Plot
In 1999, the school system has almost collapsed. Rival
gangs of youths control the classes. Order and control has been replaced by
weapons fire and anarchy. Crime is on the increase and society is on the
verge of breakdown. Faced with this crisis, a school enlists the help of a
shady
corporation to provide it with "tactical education units" - android teachers
with zero tolerance on disobedience. However the androids soon break free
from their original programming and take their version of discipline to the
extreme.
Review
There is a good sci-fi film trying to emerge from this
cheap, cheesy and cheerful romp. It's a wild cross between The Terminator,
Westworld
and The Warriors and it's ultra trashy, dumber than a bag of rocks,
full of dodgy special effects and campy as a drag queen convention.....but
it's perfect entertainment. Class of 1999 looks like it belongs back
in the early 80s, let alone the early 90s, with it's dazzling array of
haircuts, clothes and music and it's "futuristic" vision of 1999 can only
have come from that era of chronic fashion design and outrageous hairstyles.
At the bottom of it, Class of 1999 has got plenty of heart and
ambition. I'm always prepared to give a film it's due. Not every film can
have £100m budgets and teams of world class effects designers on board. Some
films have to be the poor relation. But if they try their hardest to be as
successful on the creative front, then it doesn't matter how much the film
costs.
This
is not a film about to go into social commentary overdrive. Despite the
futuristic setting about the school system breaking down and need for
authoritarianism, there are no underlying messages here and no political
subtexts. It's just an excuse to get the androids into the mix and blowing
stuff up and that it does perfectly. The special
effects aren't too bad given the obvious low budget and can be quite
impressive at times. The androids look as good as they have any right to be
despite some dodgy plastic parts and some less-than-convincing stop motion
sequences when they start to lose their human skin. One of them has a kick
ass flamethrower attachment to put on her arm which is used to good effect.

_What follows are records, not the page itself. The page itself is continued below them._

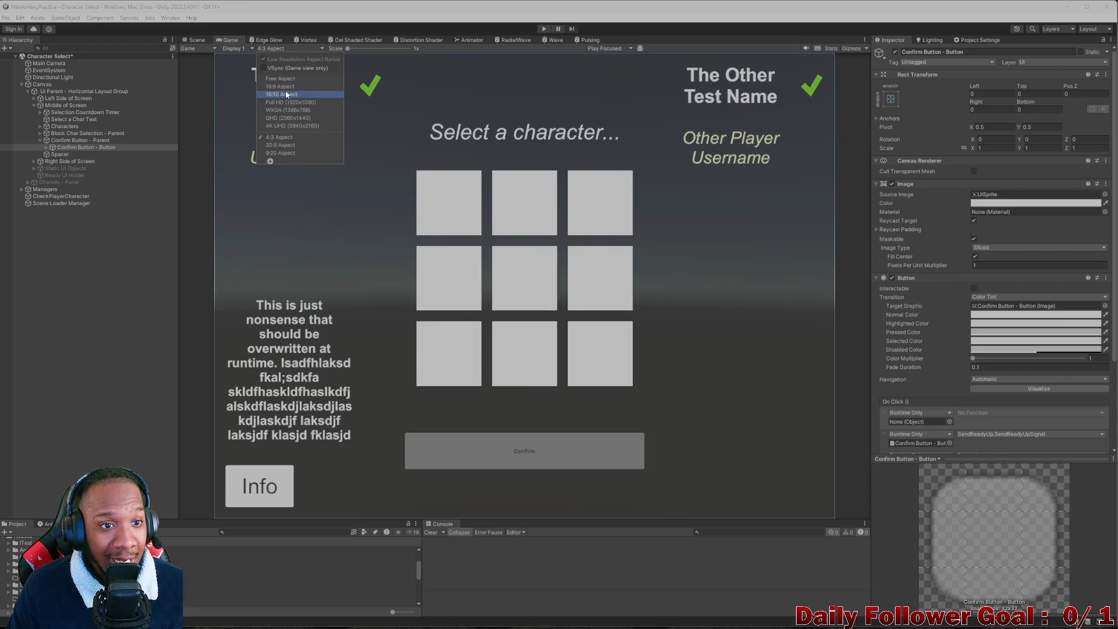
pyautogui.click(288, 100)
pyautogui.click(267, 50)
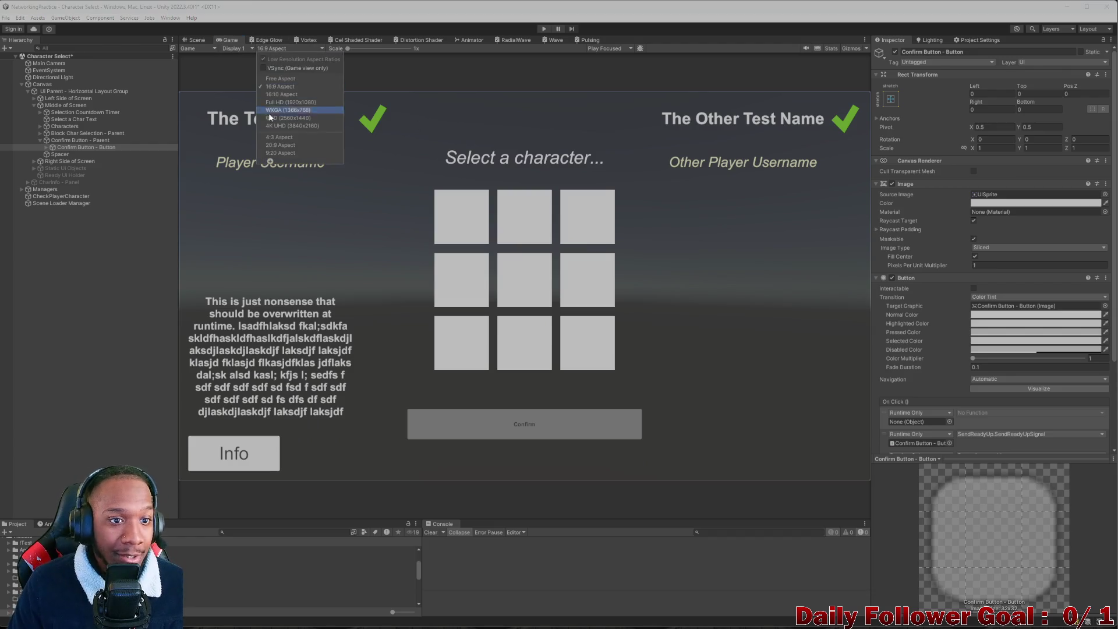
pyautogui.click(268, 94)
pyautogui.click(196, 40)
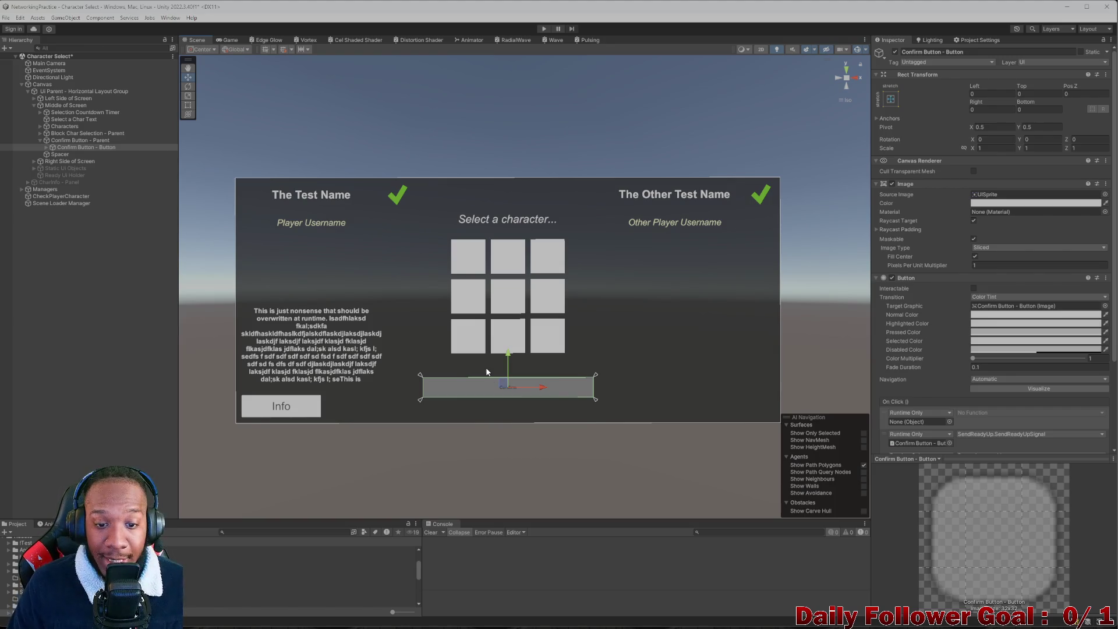
# Step: Check the Confirm button's Text label, then search Add Component on Confirm Button - Parent for 'layo'
pyautogui.scroll(-3, 945, 301)
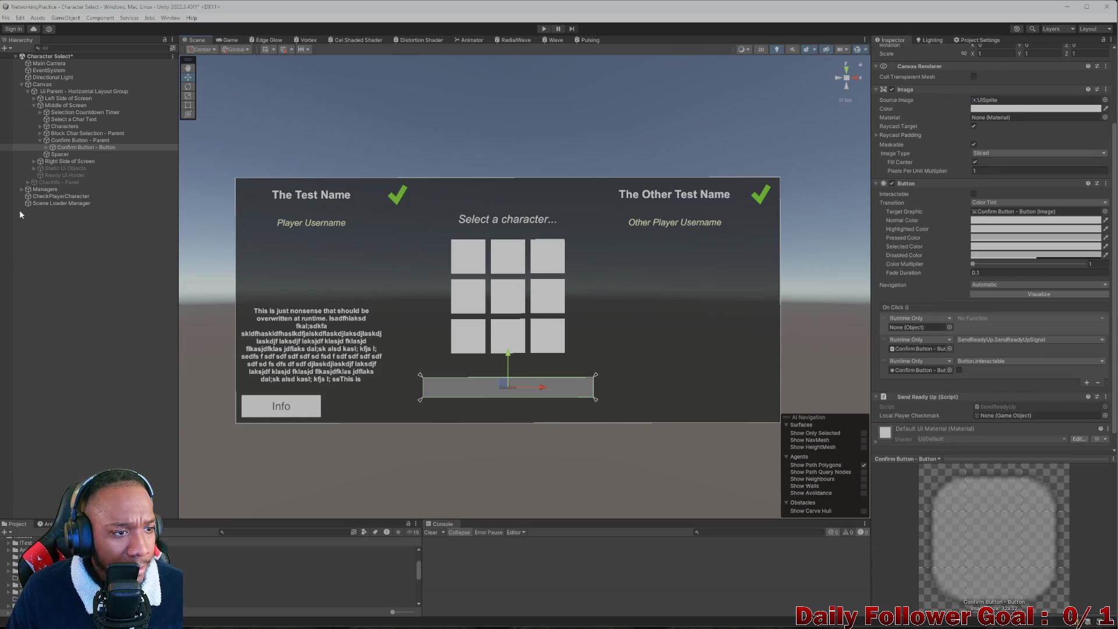
pyautogui.click(46, 147)
pyautogui.click(55, 154)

The only problem I had is that in android form, the special effects are
rather clunky and awkward and a far cry from the "smooth" movements of their
human counterparts. Knowing how the special effects would have turned out,
the script should have had the androids walk like that in human form as well
to maintain the illusion. The androids do get a lot to do but the main joy
comes in the last twenty minutes when all of the teenagers decide to stop
their petty in-fighting and team up to take on the androids. Cue all manner
of explosions and mayhem in a rather exciting finale. It's like Mad Max
decided to take on The Terminator with the cyber-punk teenagers
decked out in their bright-leggings, leather jackets and punk hair travel in
their pimped-up Road Warrior-style cars to take on the three androids
guarding the school.
Quite how they managed to hook Malcom McDowell
and Stacy Keach into the film is anyone's guess but they add a real touch of
class and authenticity to proceedings. McDowell has a limited role as the
school principal but it's Keach who steals the show as the slightly mad
albino scientist in charge of the androids, complete with the greatest white 80s
mullet you're ever going to see and matching contact lenses. The android teachers are excellent. Each of them
has their own quirk and it's quite fun seeing them act, knowing that they're
just robots underneath. In particular, John P. Ryan as a pipe-smoking
history teacher displays the stereotypical menace of an old-fashioned
teacher coupled with an even more sinister robotic nature. Watch out for Pam
Grier too as the aforementioned "flamethrower" android. The teenage cast are
wasted here because the adults are so entertaining. You actually want to see
these androids knock a bit of sense into some of them. Besides which, it is
these damned gun-toting, chain smoking, drug dealing teenagers that have
caused the school system to go into meltdown. Most of them deserve a bit of
a lashing although this isn't of the old style cane variety - this is
Terminator style elimination.
Verdict
A definitive trash can classic if ever there was
one, Class of 1999 has an extremely dated view of the future (or the
past as it's been over ten years!) but wears it's low budget heart on it's
sleeve, served up with an extra large helping of cheese.